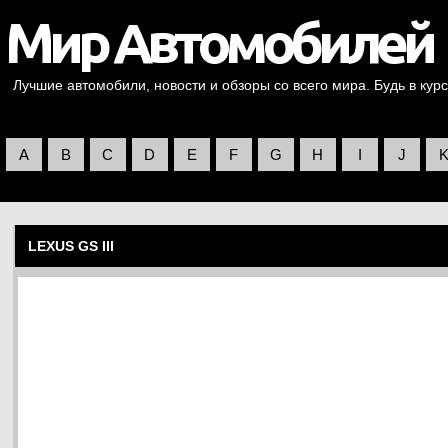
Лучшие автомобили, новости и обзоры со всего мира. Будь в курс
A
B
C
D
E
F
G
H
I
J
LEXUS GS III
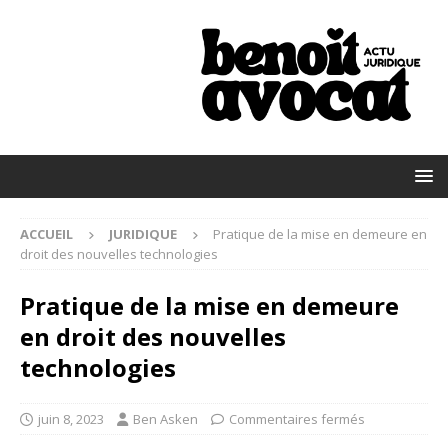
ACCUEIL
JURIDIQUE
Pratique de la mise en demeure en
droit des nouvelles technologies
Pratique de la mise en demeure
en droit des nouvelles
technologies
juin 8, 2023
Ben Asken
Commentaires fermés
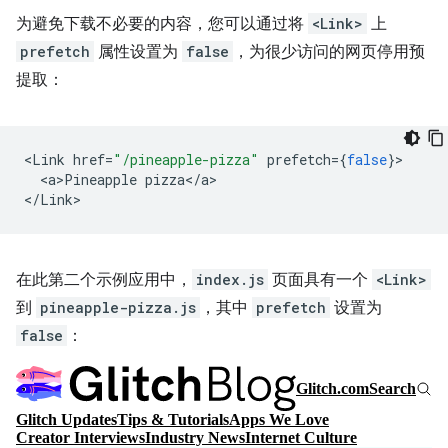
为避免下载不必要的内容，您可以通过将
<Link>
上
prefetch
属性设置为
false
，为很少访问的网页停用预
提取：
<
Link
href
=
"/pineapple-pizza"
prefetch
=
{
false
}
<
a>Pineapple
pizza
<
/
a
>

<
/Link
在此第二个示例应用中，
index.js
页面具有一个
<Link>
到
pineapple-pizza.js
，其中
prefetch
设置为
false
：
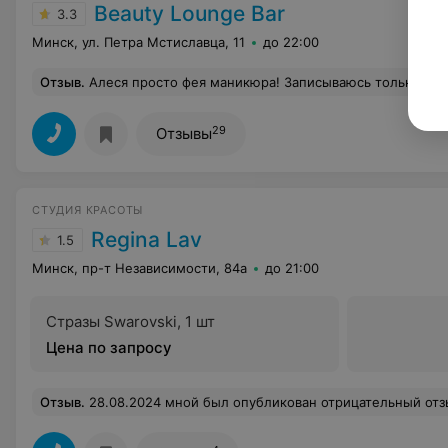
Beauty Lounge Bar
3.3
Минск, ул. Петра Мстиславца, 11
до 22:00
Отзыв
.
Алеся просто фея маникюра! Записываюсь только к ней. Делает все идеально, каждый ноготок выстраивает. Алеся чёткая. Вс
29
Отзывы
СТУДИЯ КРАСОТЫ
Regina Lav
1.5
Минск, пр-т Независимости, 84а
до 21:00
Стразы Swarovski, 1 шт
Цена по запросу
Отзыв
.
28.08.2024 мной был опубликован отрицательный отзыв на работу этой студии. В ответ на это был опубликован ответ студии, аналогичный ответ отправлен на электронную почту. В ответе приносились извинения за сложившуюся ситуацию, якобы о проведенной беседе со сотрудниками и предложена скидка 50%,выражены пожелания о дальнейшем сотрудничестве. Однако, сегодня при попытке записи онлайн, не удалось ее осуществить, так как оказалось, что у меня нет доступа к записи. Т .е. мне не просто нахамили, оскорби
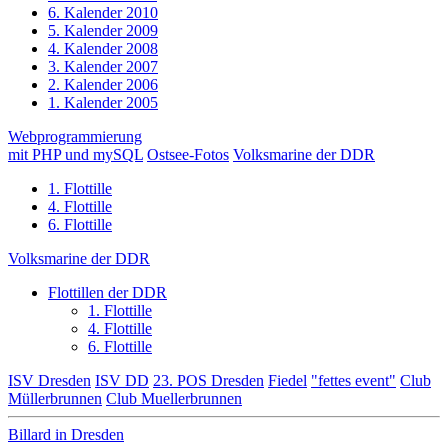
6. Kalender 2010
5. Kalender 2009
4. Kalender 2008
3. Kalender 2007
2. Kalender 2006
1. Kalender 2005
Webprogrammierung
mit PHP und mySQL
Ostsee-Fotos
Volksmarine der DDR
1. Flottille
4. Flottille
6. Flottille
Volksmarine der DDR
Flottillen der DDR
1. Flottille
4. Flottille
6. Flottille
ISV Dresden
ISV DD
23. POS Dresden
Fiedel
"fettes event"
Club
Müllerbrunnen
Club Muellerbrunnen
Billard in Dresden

————————

**YOUR OBJECTIVE**: Transcribe every entry above exactly as it stands, but skip the images.

**EXPECTED OUTPUT**:
Лучшие автомобили, новости и обзоры со всего мира. Будь в курс
A
B
C
D
E
F
G
H
I
J
LEXUS GS III
ACCUEIL
JURIDIQUE
Pratique de la mise en demeure en
droit des nouvelles technologies
Pratique de la mise en demeure
en droit des nouvelles
technologies
juin 8, 2023
Ben Asken
Commentaires fermés
为避免下载不必要的内容，您可以通过将
<Link>
上
prefetch
属性设置为
false
，为很少访问的网页停用预
提取：
<
Link
href
=
"/pineapple-pizza"
prefetch
=
{
false
}
<
a>Pineapple
pizza
<
/
a
>

<
/Link
在此第二个示例应用中，
index.js
页面具有一个
<Link>
到
pineapple-pizza.js
，其中
prefetch
设置为
false
：
Beauty Lounge Bar
3.3
Минск, ул. Петра Мстиславца, 11
до 22:00
Отзыв
.
Алеся просто фея маникюра! Записываюсь только к ней. Делает все идеально, каждый ноготок выстраивает. Алеся чёткая. Вс
29
Отзывы
СТУДИЯ КРАСОТЫ
Regina Lav
1.5
Минск, пр-т Независимости, 84а
до 21:00
Стразы Swarovski, 1 шт
Цена по запросу
Отзыв
.
28.08.2024 мной был опубликован отрицательный отзыв на работу этой студии. В ответ на это был опубликован ответ студии, аналогичный ответ отправлен на электронную почту. В ответе приносились извинения за сложившуюся ситуацию, якобы о проведенной беседе со сотрудниками и предложена скидка 50%,выражены пожелания о дальнейшем сотрудничестве. Однако, сегодня при попытке записи онлайн, не удалось ее осуществить, так как оказалось, что у меня нет доступа к записи. Т .е. мне не просто нахамили, оскорби
6. Kalender 2010
5. Kalender 2009
4. Kalender 2008
3. Kalender 2007
2. Kalender 2006
1. Kalender 2005
Webprogrammierung
mit PHP und mySQL
Ostsee-Fotos
Volksmarine der DDR
1. Flottille
4. Flottille
6. Flottille
Volksmarine der DDR
Flottillen der DDR
1. Flottille
4. Flottille
6. Flottille
ISV Dresden
ISV DD
23. POS Dresden
Fiedel
"fettes event"
Club
Müllerbrunnen
Club Muellerbrunnen
Billard in Dresden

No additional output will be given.